身長が180センチ以上あり、年齢の割には引き締まった体つきをしているものの、それ以外は一見どこにでもいるような中年男性だ。
だけど、この人は……。俺の見間違えでなければおそらく……。でも、どうして……?
「どうぞ、良かったら見ていってください」
あまりのことに何も言えなくなってしまった俺に代わって、天野さんが中へと案内する。
男性は軽く会釈すると
「それでは見せてもらいますよ、中林俊輔君」
間違いなく、俺の名前を呼んだ。
ウソだろ!? どうしてこの人が俺なんかの名前を知ってるんだ……?
「先輩、先輩」
作品をひとつひとつ興味深げに見て回る男性を呆然と見つめる俺に、天野さんがちょんと制服を摘まんで声をかけてきた。
「あの人、どちら様ですか? さっき先輩の名前を口にされていましたけど」
「あ、ああ。多分あの人は……」
「ほう! これはもしかしたら俊輔君を描いたのかな?」
突然、男性が大きな声を上げたので俺はびくっと体を震わせた。
「え、分かるんですか、おじさん!?」
「勿論だとも。
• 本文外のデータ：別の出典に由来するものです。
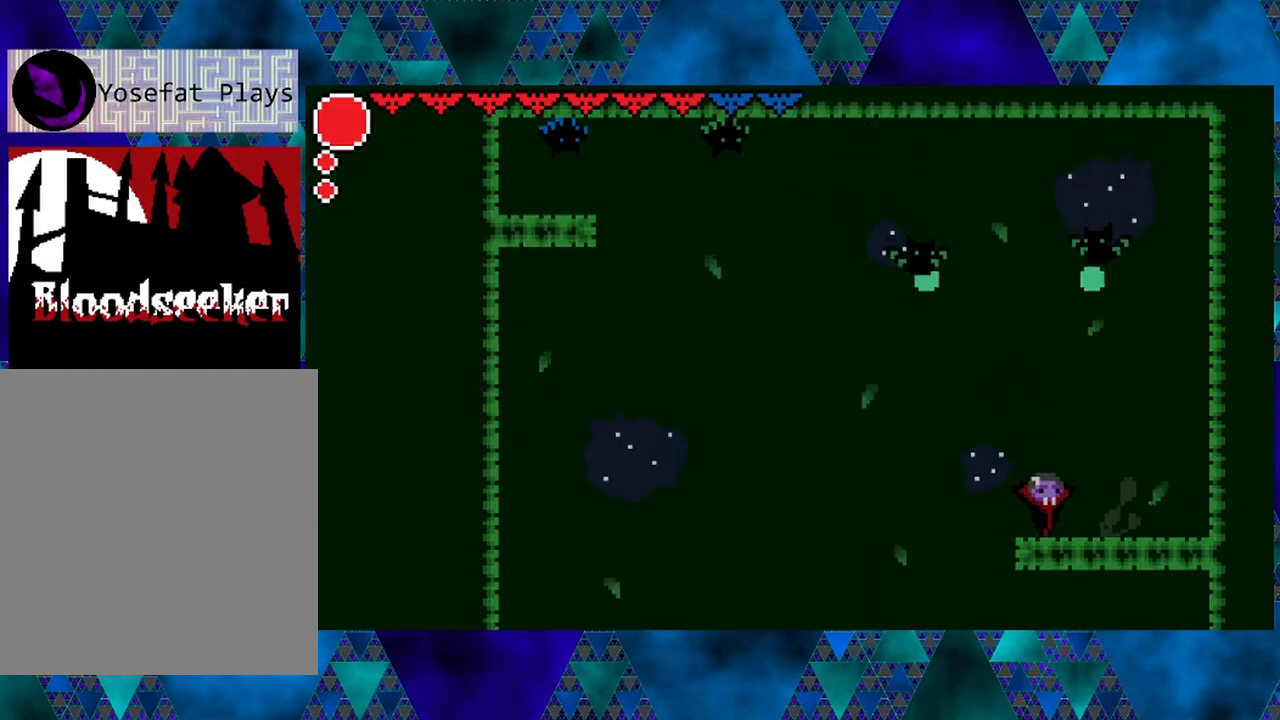
{"buttons": ["DPAD_UP"], "left_stick": "center", "right_stick": "center", "events": [[333, "DPAD_RIGHT", "down"], [467, "DPAD_RIGHT", "up"], [467, "DPAD_UP", "down"]]}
これは俊輔君の頭で、これが足だろう? そして周りのもやもやは彼の身体から放たれている闘気だ。いいね、まるで足から翼が生えているみたいだ」
「凄い! その通りです! このスケッチ帳は全部先輩を描いたものなんですよ。良かったら全部見てください。そして先輩の凄さを少しでも分かってもらえたら嬉しいです」
天野さんが喜びのあまり一枚一枚を丁寧に解説していく。それを聞きながら男性は嬉しそうに目を細めた。
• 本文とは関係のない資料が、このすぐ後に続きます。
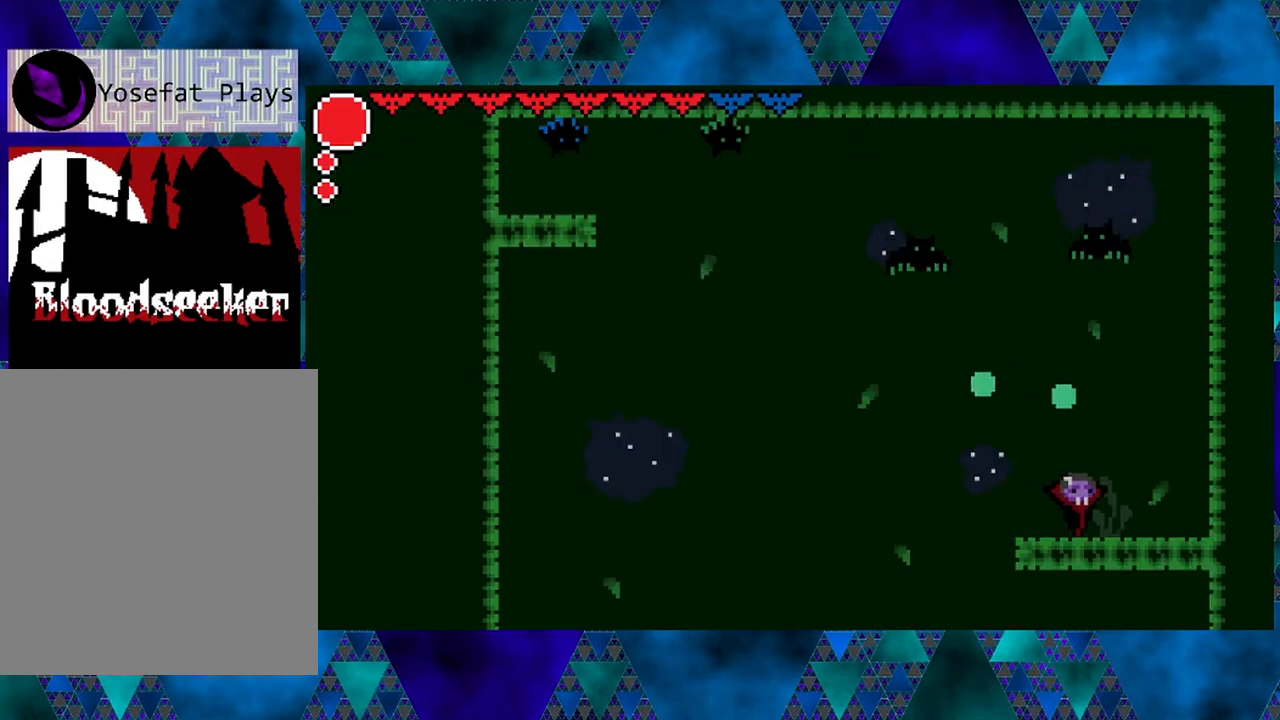
{"buttons": ["DPAD_RIGHT"], "left_stick": "center", "right_stick": "center", "events": [[83, "Y", "down"], [267, "Y", "up"], [283, "DPAD_RIGHT", "down"], [350, "DPAD_UP", "up"]]}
「ね、どうですか、おじさん。先輩って凄いでしょう?」
「うん。だがお嬢さんもなかなかどうして凄いよ。彼の才能を実際に目に見ることが出来るなんてね。今日は本当に来てよかった。なんせ君みたいな特殊な才能の持ち主と出会え、そして――」
ふっと笑みを浮かべながら、件の男性は俺に視線を向ける。